Ângela, que quando criança sonhava em ter uma família perfeita, foi abandonada pelo marido e se vê passando por sérios problemas financeiros. A série propõe, com uso do humor, uma crítica social importante. Ângela é uma mulher divorciada e trabalhadora, que dedica sua vida ao bem-estar da sua família.

Quando se vê em situação de desamparo, não mede esforços para que todos tenham algo para comer e local para dormir. O que vemos, enfim, é uma narrativa com toques de humor negro sobre uma família real e pouco convencional, um tanto atípica e desestruturada, mas que do seu jeito próprio, se faz unida.

A cada episódio, temos uma infinidade de situações inverossímeis, decisões absurdas e comentários fora do lugar, o que, de certo, nos provocará gargalhadas.

3. Se eu não tivesse te conhecido (Si no t’hagués conegut)


Partindo do imaginário que envolva situações históricas alternativas, viagens ao passado que modificam o presente, e personagens que quebram as sequencias lógicas de tempo e espaço, Se eu não tivesse te conhecido propõe uma reflexão sobre o que seria das nossas vidas se pudéssemos mudá-la em uma realidade paralela.

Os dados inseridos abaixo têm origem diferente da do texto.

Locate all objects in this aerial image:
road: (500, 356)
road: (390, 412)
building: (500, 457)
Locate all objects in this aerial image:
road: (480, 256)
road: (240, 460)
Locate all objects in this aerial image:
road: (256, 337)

Em dez episódios, conhecemos a história de Eduard, um homem que perdeu sua família em um acidente de carro, situação indiretamente causada por ele mesmo. Por conta da culpa e da depressão, ele decide tirar sua própria vida quando, no momento em que ia se jogar de uma ponte contra um trem em movimento, é salvo por uma velha senhora chamada Doutora Everest, que lhe oferece uma segunda chance para alterar sua realidade e da sua família por meio do acesso a dimensões paralelas. Eduard vê, então, uma oportunidade de mudar os acontecimentos, mesmo que isso signifique nunca conhecer o amor da sua vida, falecida no acidente.


Com pitadas de ficção científica inspirada na concepção original do famoso dramaturgo catalão Sergi Belbel (que assina a série ao lado dos roteiristas Cristina Clemente e Roc Esquius), esta série não quer focalizar nossa atenção nas explicações sobre passagem aos universos, e sim, em como os acontecimentos diferem, transformando-nos psicológica e emocionalmente.

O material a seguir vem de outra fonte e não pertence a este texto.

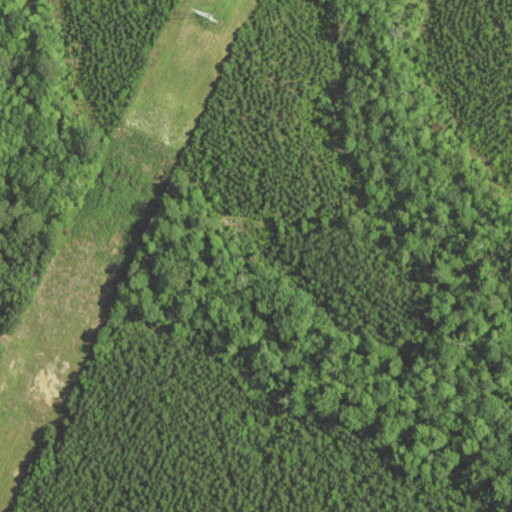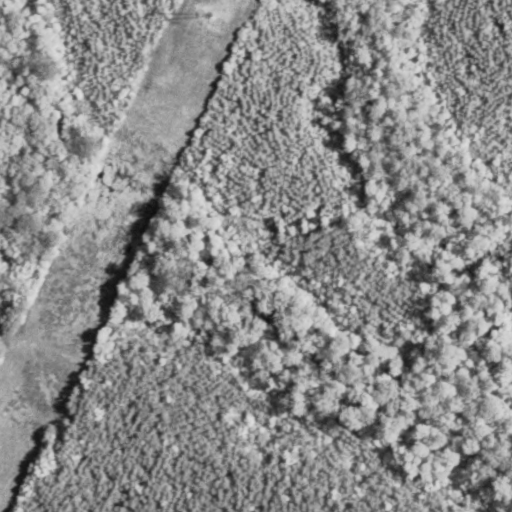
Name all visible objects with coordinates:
power tower: (205, 17)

Além de elementos de ficção científica, há espaço para o drama, o romance e o mistério. A maior lição está na reflexão de como seria se pequenas mudanças pudessem afetar nossas vidas. Os roteiristas nos fazem perceber, entretanto, que não importa a decisão tomada, a vida nos leva sempre para certos momentos de início/fim, capazes de explicar nossa existência. Os universos paralelos surgem, portanto, como variações da mesma trama.

A série explora, sem se aprofundar, na tese de múltiplos universos (multiverso) de Stephen Hawking, ideia existente na Teoria das Cordas, afirmando que mais de um universo surgiu durante o Big Bang, e que, portanto, viver em realidades alternativas seria possível. Assim como a série alemã Dark, Se eu não tivesse te conhecido possibilita de igual forma que o personagem do futuro viaje no tempo e se depare com ele mesmo do passado.

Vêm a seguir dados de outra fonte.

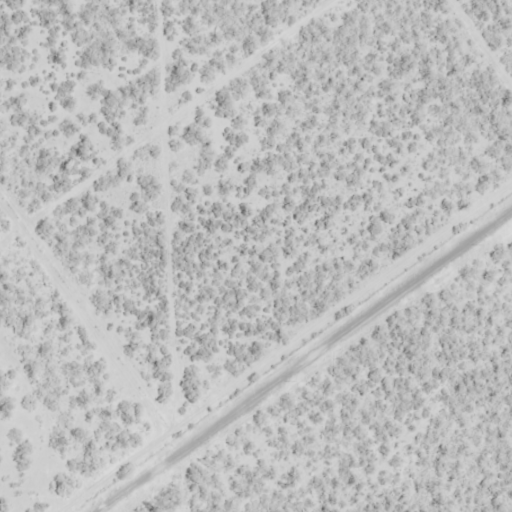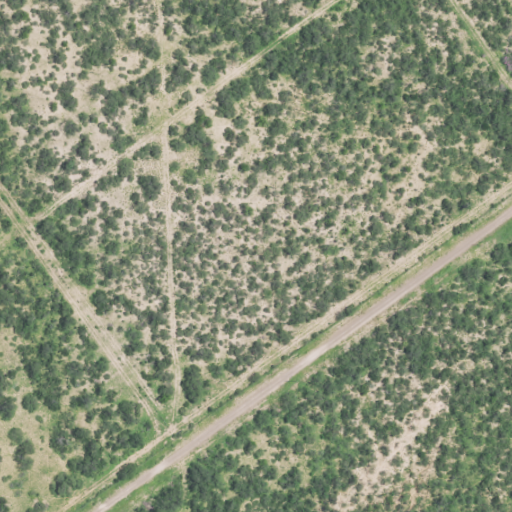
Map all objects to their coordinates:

Percebemos nuances políticas, sociais e econômicas que já aconteceram ou ainda irão acontecer, inclusive em relação à luta pela independência da Catalunha, que sequer era imaginada quando conhecemos o Eduard do passado. Em resumo, o fator primordial da relação do personagem e dos universos paralelos está na maneira como, a partir das perdas e conquistas, ele reflete e se transforma.